In the classic Annie Hall movie, Woody Allen’s character memorably said, “A relationship is like a shark. It has to constantly move forward or it dies.”  Brands are a lot like sharks. To avoid dying, they’ve got to keep moving forward and that means they must innovate.

For legacy luxury brands steeped in heritage, innovation presents a challenge. Too much change implemented too fast can threaten their winning calculus. That’s why so many luxury brands were slow to adapt to the ecommerce revolution. Hermès, Chanel, and Louis Vuitton aren’t about to mess with the formula that created their legacy and keeps them in the black.

All brands – even luxury brands – must adapt to change in the market, and innovation is the strategy that drives business growth and progress. Yet Unity Marketing’s latest survey among some 450 executives who work in the luxury industry found that innovation ranked number 10 out of 14 attributes that make luxury brands strong and resilient.

Topping the list were devotion to quality (71%), craftsmanship (63%), authenticity (62%), commitment to service (56%) and artistry/design (52%). Being innovative and forward-thinking wasn’t close at 32 percent. Regrettably, innovation is not top of the mind when it comes to luxury brands; however, it should be.

Even more troubling is where luxury insiders hope to find innovative new ideas. They are looking for innovation in all the same places, so what’s the chance they are going to find a truly innovative new idea?

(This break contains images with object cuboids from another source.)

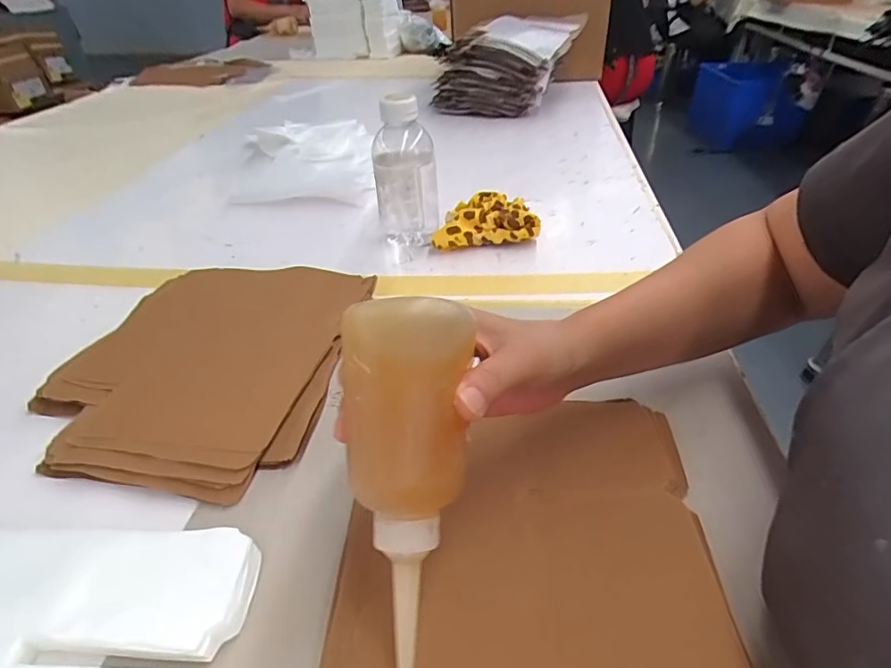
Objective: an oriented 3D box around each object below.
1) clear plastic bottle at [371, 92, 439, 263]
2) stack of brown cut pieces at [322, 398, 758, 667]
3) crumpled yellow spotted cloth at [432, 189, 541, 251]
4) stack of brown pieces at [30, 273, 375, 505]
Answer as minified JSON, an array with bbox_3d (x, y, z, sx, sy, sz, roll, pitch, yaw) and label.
[{"bbox_3d":[-0.045,-0.174,0.587,0.069,0.157,0.073,-3,36,-2],"label":"clear plastic bottle"},{"bbox_3d":[0.046,0.122,0.279,0.195,0.021,0.237,-1,36,4],"label":"stack of brown cut pieces"},{"bbox_3d":[0.046,-0.129,0.605,0.114,0.050,0.053,0,36,2],"label":"crumpled yellow spotted cloth"},{"bbox_3d":[-0.195,0.014,0.449,0.215,0.018,0.271,3,36,10],"label":"stack of brown pieces"}]

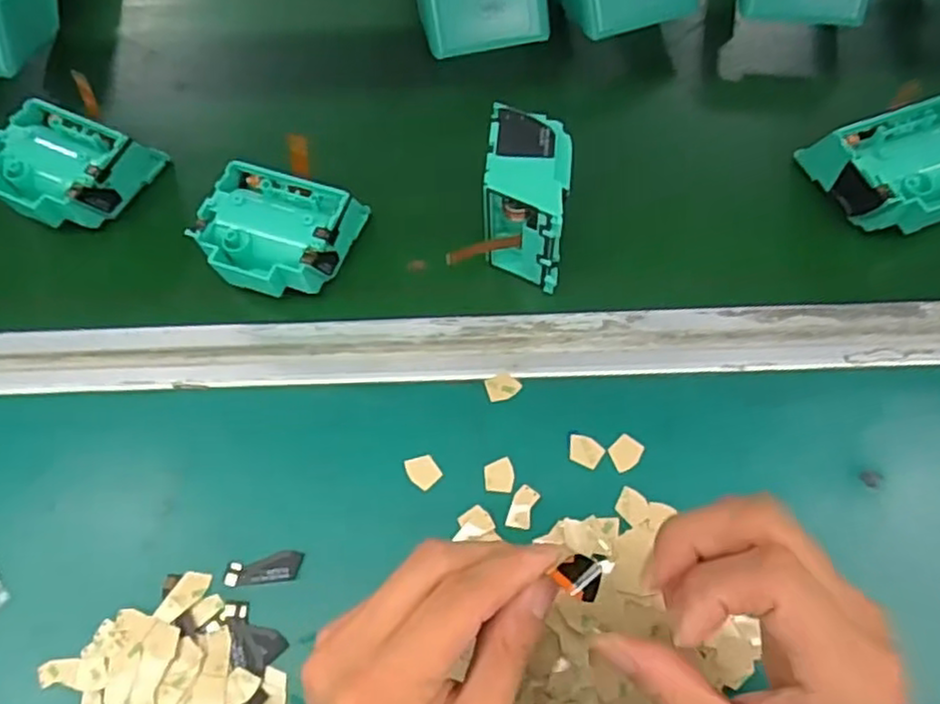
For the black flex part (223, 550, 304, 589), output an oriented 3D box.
[{"bbox_3d":[-0.098,0.103,0.334,0.036,0.004,0.014,-8,65,-1],"label":"black flex part"}]

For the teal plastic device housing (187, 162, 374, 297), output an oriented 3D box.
[{"bbox_3d":[-0.108,-0.065,0.398,0.079,0.041,0.071,14,67,9],"label":"teal plastic device housing"}]

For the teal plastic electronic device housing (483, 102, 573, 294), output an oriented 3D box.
[{"bbox_3d":[0.030,-0.080,0.376,0.042,0.068,0.068,5,66,5],"label":"teal plastic electronic device housing"}]

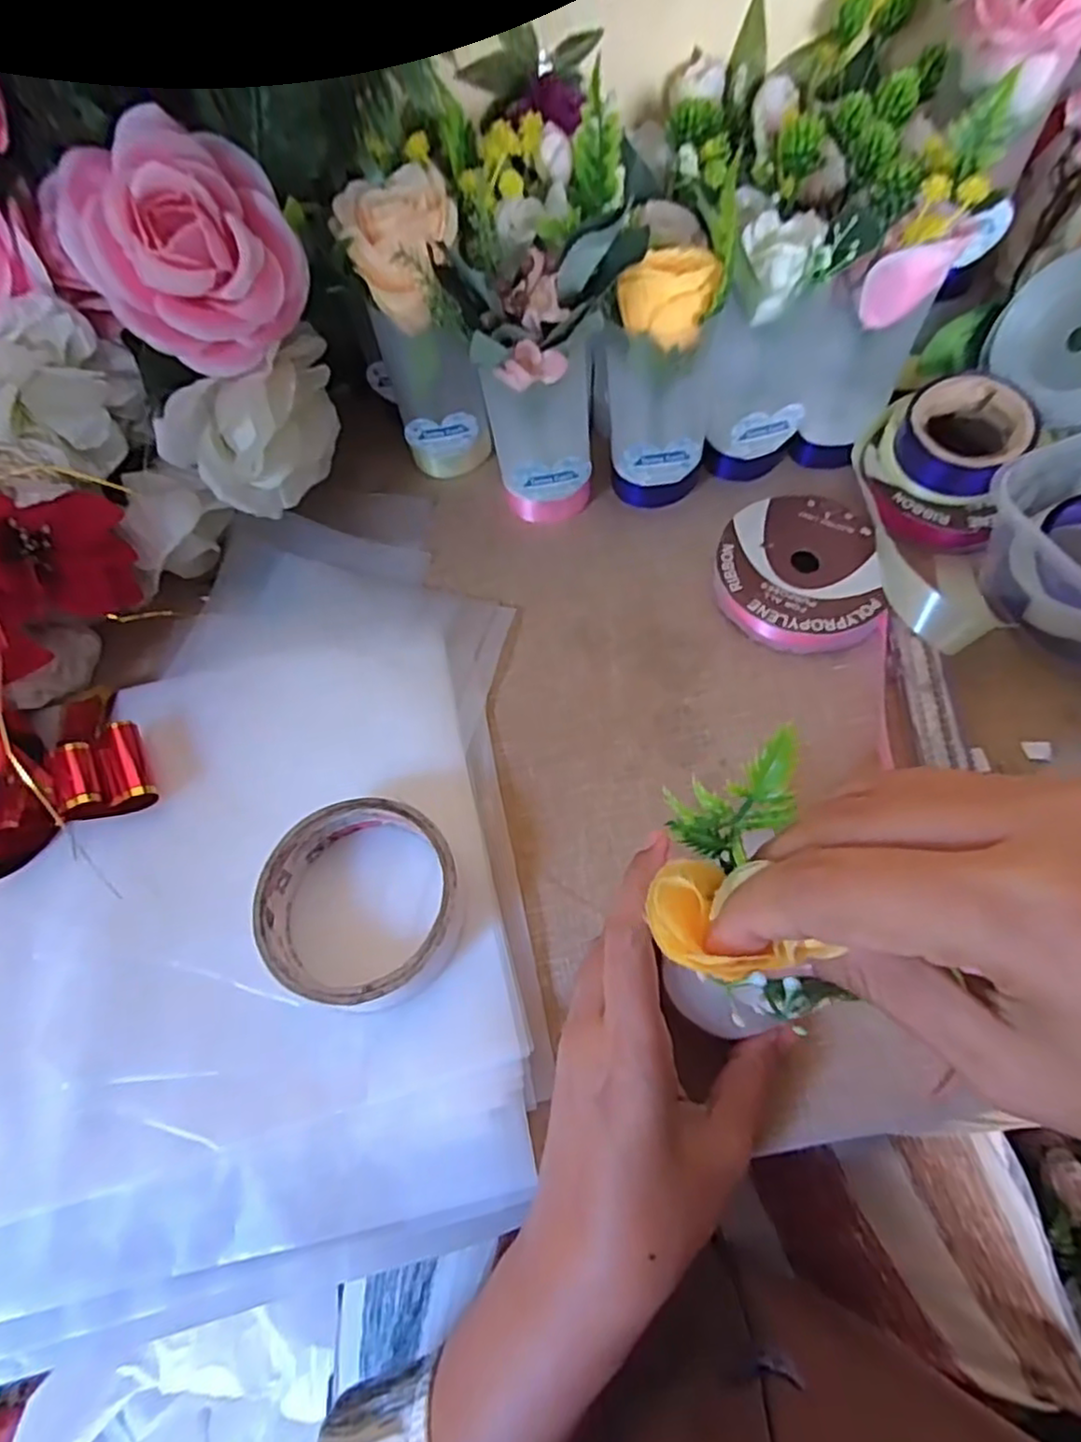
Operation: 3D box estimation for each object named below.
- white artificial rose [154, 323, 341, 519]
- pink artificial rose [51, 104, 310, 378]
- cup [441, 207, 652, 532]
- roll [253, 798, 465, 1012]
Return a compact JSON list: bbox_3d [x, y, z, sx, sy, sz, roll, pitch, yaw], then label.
[{"bbox_3d":[-0.150,-0.161,0.363,0.053,0.067,0.095,16,63,10],"label":"white artificial rose"},{"bbox_3d":[-0.162,-0.214,0.308,0.074,0.075,0.082,35,68,18],"label":"pink artificial rose"},{"bbox_3d":[0.000,-0.181,0.365,0.091,0.142,0.067,-13,62,-5],"label":"cup"},{"bbox_3d":[-0.077,0.078,0.291,0.088,0.024,0.082,-1,62,1],"label":"roll"}]

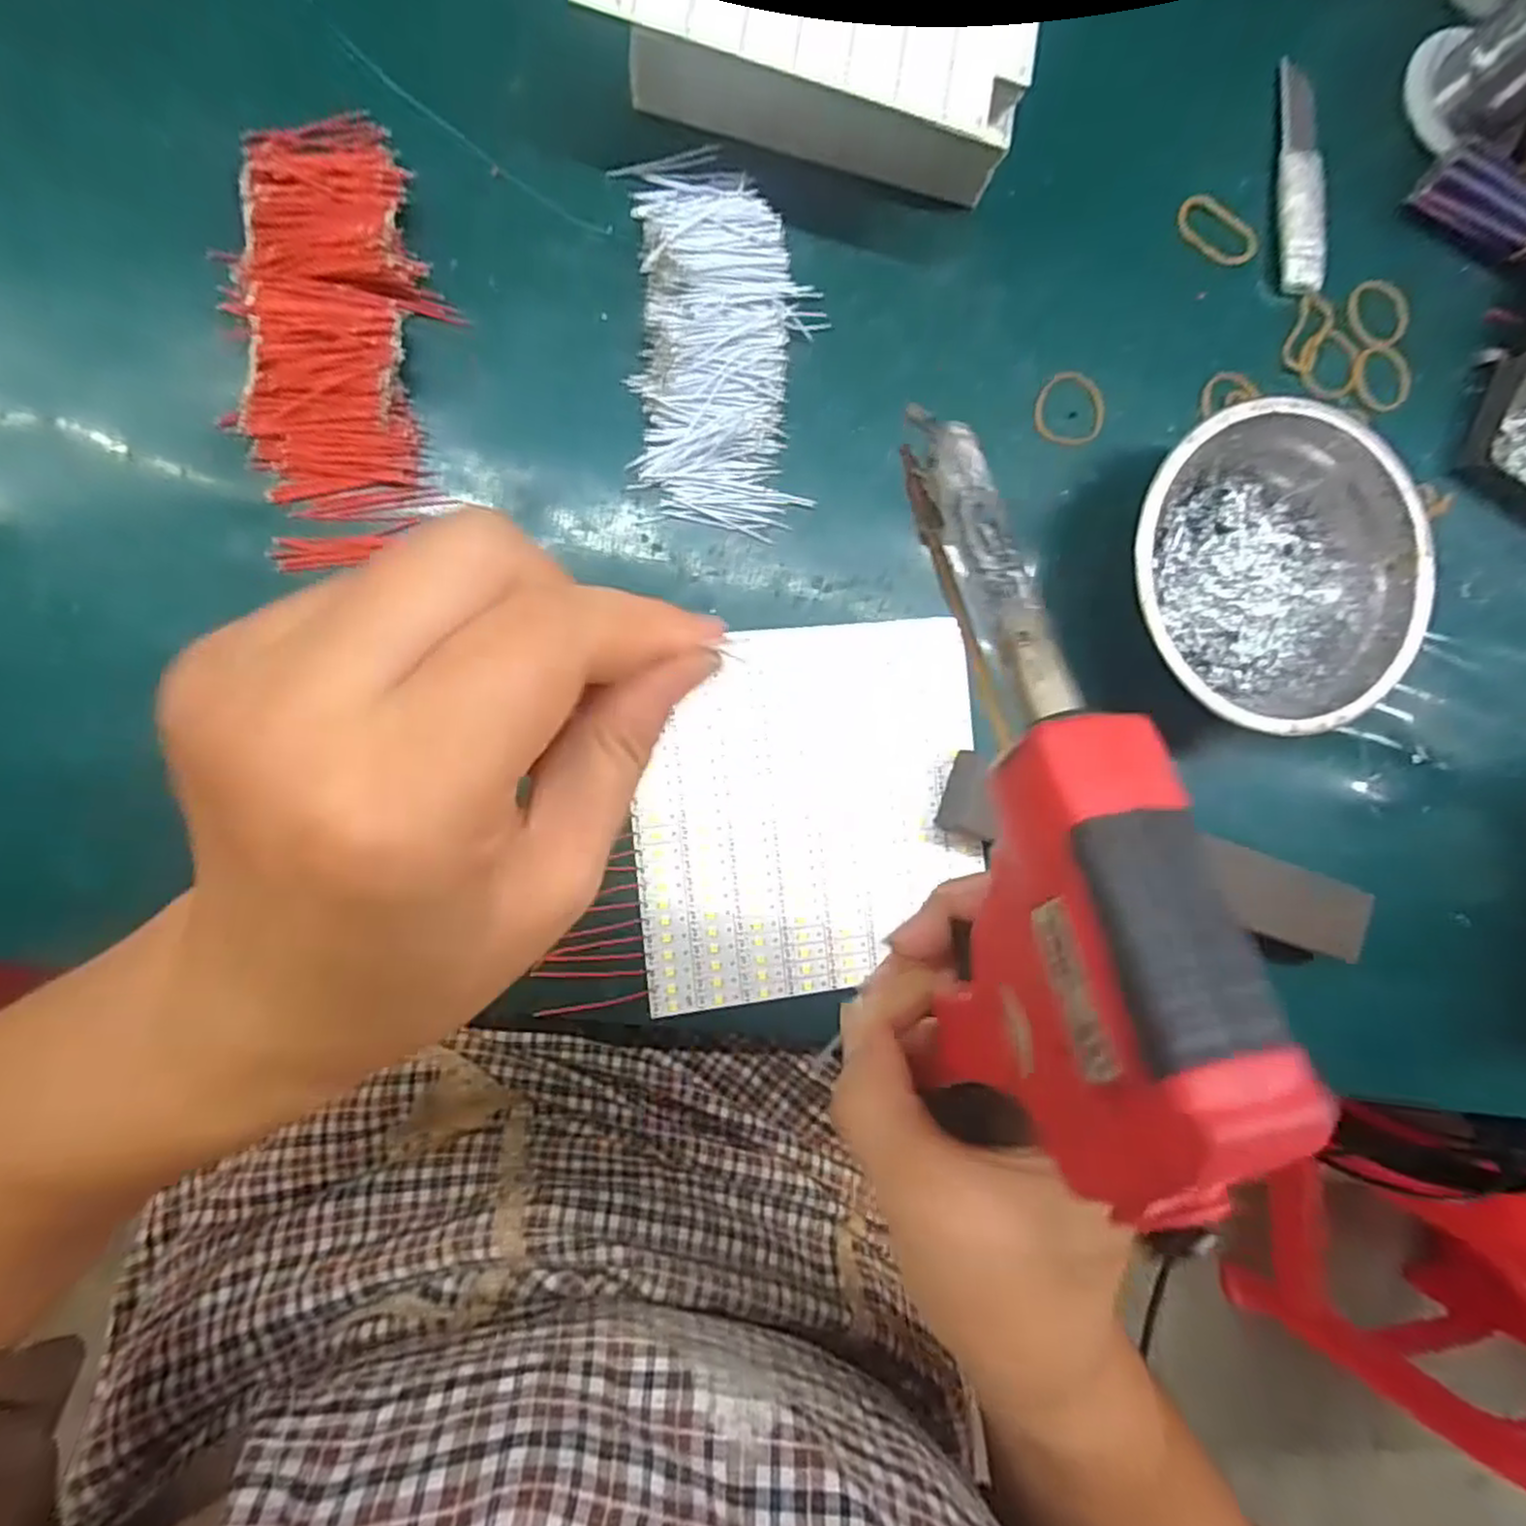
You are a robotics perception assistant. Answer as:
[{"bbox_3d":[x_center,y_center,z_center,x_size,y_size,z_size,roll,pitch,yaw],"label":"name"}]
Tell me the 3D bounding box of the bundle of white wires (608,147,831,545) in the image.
[{"bbox_3d":[-0.014,-0.160,0.283,0.068,0.019,0.138,0,89,-10],"label":"bundle of white wires"}]

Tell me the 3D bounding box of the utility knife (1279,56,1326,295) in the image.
[{"bbox_3d":[0.240,-0.263,0.337,0.021,0.008,0.105,0,89,-10],"label":"utility knife"}]

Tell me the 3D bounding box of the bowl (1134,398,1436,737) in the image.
[{"bbox_3d":[0.200,-0.075,0.307,0.120,0.041,0.123,0,89,-10],"label":"bowl"}]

At the bottom on the list of the best places to discover innovative ideas: Building a formal innovation culture and tapping insights from formal market research and big data/AI.

Consumer psychologist Chris Gray, The Buycologist, explains this is a classic example of the cognitive bias called the “streetlight effect.” We have a built-in, natural cognitive bias to search for things where they are easiest to find, not where they are most likely to be.

Industry insiders are looking for innovation where its easy and where every one else is looking, instead of where real innovation is likely to be found. Luxury brands need to look beyond the proverbial streetlight to find innovative opportunities to advance their brands, and that takes visionary leadership.

“Near the bottom of the list are perhaps the greatest tools for divining the market: Big data/AI and creating an organizational structure to drive innovation,” observes Chandler Mount, Affluent Consumer Research Company. “Luxury companies must cultivate an innovation mindset in their organization through broad-yet-specific understanding to shape strategy and use all the tools available to power it forward, such as Big data and AI.”

Luxury companies must do more and do it differently from their competitive cohort. Most companies are doing basically the same thing: talking to their customers and looking at the news.  These are all good things, but the insights gleaned from these activities are largely anecdotal and don’t have research rigor or statistical validity. Big data analytics and professional market research provide that.

“The news is largely ‘bought & sold’ media through the coordinated workings of brands’ PR machines and the media partners that feed the results to their audience,” Mount says. “That nearly 70% of luxury companies are persistently scanning the news for insights suggests that many companies are making strategic decisions based on bad information, bad in the sense that B&S media is not necessarily true facts.”